Damals wußte ich auch mittlerweile dann schon, daß das wohl SM ist. Aber ich wäre nie auf die Idee gekommen, daß es Vereine gibt, die was anderes sind als Swingerclubs und war halt auch der Meinung, wenn man da einmal in die Fänge dieser Leute gerät, daß man da dann ein echtes Problem hat und da nicht wieder rauskommt. Daß selbst, wenn man nicht mehr will, das trotzdem weitergemacht wird. Das kam so aus dem Gefühl, weil, sind ja die Bösen.

Und wie war das Treffen?

Lustig. Einfach nur lustig. Also, ich hab festgestellt, das sind alles ganz viele Leute mit Humor. Erst mal, es waren ganz viele. Wir waren damals, glaub ich, zwanzig Leute. Ich hab gedacht, wir wären ein versprengtes Grüppchen von drei, und davon sind zwei wir oder so. Leute, mit denen man sich sehr gut unterhalten konnte, über SM, aber eben auch über andere Sachen. Vor allen Dingen, man konnte sich endlich mal über SM unterhalten. Vorher hatte ich ja nur meinen Freund und sonst niemanden. Und auch er hatte nur mich, und auch sonst niemanden. Und jetzt konnte man sich endlich mal über andere Dinge unterhalten. So, was man denn sonst noch so machen könnte, man hat Anregungen gekriegt. Und das Schöne war halt, es waren jede Menge Frauen da, die genau wie ich waren: schön, renitent, aufsässig, selbstbewußt, haben sich von niemandem was sagen lassen, und waren trotzdem M. Das war halt unheimlich wichtig. Nach so zwei, drei Treffen hab ich dann die Couch Couch sein lassen. Hab beschlossen, das ist doch nichts für mich.

Was ich nicht verstanden hab, was also nachher erst bei mir gekommen ist, ist, daß ich eigentlich die perfekte emanzipierte Frau bin. Nämlich, daß ich genau das tue, was ich gerne möchte. Im Beruf, im Leben, ich laß mir von niemandem was sagen, aber wenn ich möchte, daß ich geschlagen werde (oder jetzt eben auch schlage) oder daß ich gedemütigt werde, dann will ich das, und dann bestimme ich auch denjenigen, der das darf.

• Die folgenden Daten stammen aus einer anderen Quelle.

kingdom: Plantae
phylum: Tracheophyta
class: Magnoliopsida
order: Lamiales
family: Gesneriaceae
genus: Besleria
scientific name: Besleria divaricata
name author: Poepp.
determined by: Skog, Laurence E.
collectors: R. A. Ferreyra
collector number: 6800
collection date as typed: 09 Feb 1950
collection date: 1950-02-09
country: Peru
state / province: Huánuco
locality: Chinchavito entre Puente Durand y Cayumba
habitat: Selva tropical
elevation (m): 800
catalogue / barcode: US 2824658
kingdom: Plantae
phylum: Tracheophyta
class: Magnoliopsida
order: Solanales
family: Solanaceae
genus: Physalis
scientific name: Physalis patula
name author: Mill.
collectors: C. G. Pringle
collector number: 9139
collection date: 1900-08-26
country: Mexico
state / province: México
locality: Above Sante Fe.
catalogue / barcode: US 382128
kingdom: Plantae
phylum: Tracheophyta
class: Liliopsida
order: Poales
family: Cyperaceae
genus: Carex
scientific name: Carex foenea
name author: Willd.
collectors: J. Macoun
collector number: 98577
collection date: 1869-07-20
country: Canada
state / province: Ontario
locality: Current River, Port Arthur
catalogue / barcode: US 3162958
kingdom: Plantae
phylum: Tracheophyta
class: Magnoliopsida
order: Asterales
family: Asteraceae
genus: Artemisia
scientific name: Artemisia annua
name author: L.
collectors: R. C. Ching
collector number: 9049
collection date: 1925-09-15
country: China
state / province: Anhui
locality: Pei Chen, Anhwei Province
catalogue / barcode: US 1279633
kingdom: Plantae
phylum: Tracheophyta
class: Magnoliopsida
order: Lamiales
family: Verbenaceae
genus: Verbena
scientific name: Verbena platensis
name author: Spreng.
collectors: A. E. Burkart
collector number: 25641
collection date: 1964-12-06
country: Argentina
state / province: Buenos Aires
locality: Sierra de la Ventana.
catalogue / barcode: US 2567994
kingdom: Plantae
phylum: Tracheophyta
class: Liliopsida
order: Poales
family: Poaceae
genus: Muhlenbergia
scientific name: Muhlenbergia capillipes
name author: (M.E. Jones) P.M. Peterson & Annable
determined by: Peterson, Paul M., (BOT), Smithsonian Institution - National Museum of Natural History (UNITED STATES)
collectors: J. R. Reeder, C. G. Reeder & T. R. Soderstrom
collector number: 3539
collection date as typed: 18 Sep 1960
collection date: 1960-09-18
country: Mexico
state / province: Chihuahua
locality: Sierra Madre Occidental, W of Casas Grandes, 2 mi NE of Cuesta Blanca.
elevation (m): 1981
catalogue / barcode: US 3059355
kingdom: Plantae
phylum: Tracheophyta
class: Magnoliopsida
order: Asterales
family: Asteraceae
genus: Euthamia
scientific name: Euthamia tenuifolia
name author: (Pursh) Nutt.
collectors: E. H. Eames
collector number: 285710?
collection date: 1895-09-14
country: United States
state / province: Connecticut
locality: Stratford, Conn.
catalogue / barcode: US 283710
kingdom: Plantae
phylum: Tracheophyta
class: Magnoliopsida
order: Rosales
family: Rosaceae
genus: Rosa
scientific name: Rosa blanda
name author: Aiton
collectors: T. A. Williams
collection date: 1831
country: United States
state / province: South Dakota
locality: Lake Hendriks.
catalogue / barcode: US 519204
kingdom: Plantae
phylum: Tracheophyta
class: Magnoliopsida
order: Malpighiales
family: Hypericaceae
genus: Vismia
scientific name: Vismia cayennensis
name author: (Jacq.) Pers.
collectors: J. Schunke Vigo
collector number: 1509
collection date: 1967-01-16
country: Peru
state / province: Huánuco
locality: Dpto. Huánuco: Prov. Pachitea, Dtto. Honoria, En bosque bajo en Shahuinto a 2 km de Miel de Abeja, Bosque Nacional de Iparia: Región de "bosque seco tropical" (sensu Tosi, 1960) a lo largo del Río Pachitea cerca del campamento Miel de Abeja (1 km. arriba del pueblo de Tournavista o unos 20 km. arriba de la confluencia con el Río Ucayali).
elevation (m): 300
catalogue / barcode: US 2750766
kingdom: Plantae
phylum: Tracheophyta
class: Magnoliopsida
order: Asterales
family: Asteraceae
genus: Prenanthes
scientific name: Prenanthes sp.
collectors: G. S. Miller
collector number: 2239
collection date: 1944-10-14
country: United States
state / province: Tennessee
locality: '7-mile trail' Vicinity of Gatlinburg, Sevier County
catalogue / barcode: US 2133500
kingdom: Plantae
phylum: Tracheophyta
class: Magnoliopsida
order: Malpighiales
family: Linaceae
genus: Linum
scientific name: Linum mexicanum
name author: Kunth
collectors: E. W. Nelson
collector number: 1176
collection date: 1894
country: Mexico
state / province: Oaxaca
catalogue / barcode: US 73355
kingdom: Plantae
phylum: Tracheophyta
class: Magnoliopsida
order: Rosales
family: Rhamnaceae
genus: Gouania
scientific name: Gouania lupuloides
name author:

Ich mußte es halt mit eigenen Augen sehen, daß es andere Frauen gibt, die genauso sind. Und eben auch, daß es andere Männer gibt, die genauso sind wie mein Freund, nämlich, daß ein Nein Nein heißt und daß sie das nicht als Freibrief für Vergewaltigung, Nötigung oder Unterdrückung nehmen.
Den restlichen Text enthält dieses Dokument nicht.